Wednesday, October 14, 2009

Patience With Parrots Is A Virtue


Puff is my foster African Grey from Wings of Love Bird Haven.
He has been with me for around 4 months now and has made a lot of improvements.
He now plays with toys, forages and loves being out on the play gym with Marnie and Lucha.
Now his interaction with humans has been slow to build on. His fear based aggression has been so successful in the past, he automatically reverts to in in any kind of nervous situation.
But with patience and using Marnie as a model he has now gotten to the stage where he steps up every time without biting. Along the way we had some bumps in the training road, such as when I had surgery and became the evil head bandage monster and when I was away with work for a month... but now even when I am away for a week on a puppy mill bust he steps up.

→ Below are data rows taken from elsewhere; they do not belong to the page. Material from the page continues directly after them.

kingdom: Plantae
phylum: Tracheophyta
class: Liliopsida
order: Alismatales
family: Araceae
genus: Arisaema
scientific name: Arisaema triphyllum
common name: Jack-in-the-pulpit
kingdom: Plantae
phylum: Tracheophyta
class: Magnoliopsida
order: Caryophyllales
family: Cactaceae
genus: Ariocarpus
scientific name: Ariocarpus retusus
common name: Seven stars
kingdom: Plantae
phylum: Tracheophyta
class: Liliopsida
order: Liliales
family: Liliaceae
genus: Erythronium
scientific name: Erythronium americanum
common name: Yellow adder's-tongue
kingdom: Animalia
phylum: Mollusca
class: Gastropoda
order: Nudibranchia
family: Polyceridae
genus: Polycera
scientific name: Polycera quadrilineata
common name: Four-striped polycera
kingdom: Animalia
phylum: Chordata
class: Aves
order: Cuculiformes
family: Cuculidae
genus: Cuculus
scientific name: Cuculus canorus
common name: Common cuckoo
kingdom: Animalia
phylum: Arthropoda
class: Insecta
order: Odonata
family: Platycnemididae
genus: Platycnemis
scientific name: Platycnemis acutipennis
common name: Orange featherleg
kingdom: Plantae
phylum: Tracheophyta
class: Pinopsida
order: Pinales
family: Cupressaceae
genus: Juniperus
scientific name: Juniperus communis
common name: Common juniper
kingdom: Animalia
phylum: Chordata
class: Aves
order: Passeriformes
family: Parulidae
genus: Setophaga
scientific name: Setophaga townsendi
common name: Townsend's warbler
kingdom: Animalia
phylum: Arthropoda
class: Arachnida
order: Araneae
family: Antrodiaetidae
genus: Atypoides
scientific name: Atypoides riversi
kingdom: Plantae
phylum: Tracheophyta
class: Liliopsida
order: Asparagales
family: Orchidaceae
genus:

Part of his training success has been allowing him to have the cage as his safe place. I don't go into his cage to move toys or clean while he is in it and I don't ask him to step up from inside it. Instead I have a perch on the door which he targets to, then I open the door and ask for the step up.
Most days when I get the birds out on the play gym he comes out last, so when I approach his cage with a visible pine nut (Puff kryptonite) he normally rushes to his door perch.
This morning was something different. When I approached the cage he was on one of the higher perches... I showed him the pine nut and asked him to go to the door perch... he headed down to it and then continued past and beat on one of his toys. "Okay" I thought "I'll come back in a bit).
Four more times when I approached the cage he went from being quiet and calm to full puffed up feathers, pinned eyes, double clicking (a warning noise he makes) and attacking whatever toy was closest. Each time I approached I had the pine nut visible and asked him if he wanted to come out and play... each time he gave me the above reaction I put the pine nut away and walked past him.
Finally 5 hours later I walked up and he ran straight to his door perch, stepped up and took his pine nut reinforcement without any drama.

Now I could have shoved my hand in the cage and asked for the step up, or made him step up on the hand perch, but instead I decided to use my patience and the reward was obvious. Rather than reinforce or react negatively to his behavior, I let him work it out of his system. This meant that instead he got a positive experience and a desired behavior reinforced... even if it was a few hours later than planned.